§ **PROBLEM DESCRIPTION**
Please locate every line in the material below that contains the word "through" and copy each of those lines.

§ **DATA TO PROCESS**
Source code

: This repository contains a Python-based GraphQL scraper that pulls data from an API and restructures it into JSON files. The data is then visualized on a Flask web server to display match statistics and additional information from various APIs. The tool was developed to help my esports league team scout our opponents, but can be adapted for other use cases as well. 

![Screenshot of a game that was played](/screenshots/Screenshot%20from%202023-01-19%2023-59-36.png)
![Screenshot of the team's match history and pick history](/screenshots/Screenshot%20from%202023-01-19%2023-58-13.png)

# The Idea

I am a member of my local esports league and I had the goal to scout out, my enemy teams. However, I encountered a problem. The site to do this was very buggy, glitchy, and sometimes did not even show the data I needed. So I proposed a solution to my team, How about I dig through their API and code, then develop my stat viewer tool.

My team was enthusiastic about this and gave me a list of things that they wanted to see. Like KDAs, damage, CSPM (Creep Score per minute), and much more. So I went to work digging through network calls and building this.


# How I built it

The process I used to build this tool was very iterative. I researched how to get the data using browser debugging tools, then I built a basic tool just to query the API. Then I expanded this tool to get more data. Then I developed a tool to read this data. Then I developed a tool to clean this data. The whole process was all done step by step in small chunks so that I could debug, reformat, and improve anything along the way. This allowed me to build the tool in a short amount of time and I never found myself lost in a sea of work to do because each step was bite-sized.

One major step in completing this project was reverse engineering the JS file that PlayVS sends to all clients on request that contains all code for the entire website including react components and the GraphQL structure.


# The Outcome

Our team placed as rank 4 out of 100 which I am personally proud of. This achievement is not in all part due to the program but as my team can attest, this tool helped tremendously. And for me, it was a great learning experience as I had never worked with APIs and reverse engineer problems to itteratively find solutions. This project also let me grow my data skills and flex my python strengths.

§ **COMPLETED TASK**
I am a member of my local esports league and I had the goal to scout out, my enemy teams. However, I encountered a problem. The site to do this was very buggy, glitchy, and sometimes did not even show the data I needed. So I proposed a solution to my team, How about I dig through their API and code, then develop my stat viewer tool.
My team was enthusiastic about this and gave me a list of things that they wanted to see. Like KDAs, damage, CSPM (Creep Score per minute), and much more. So I went to work digging through network calls and building this.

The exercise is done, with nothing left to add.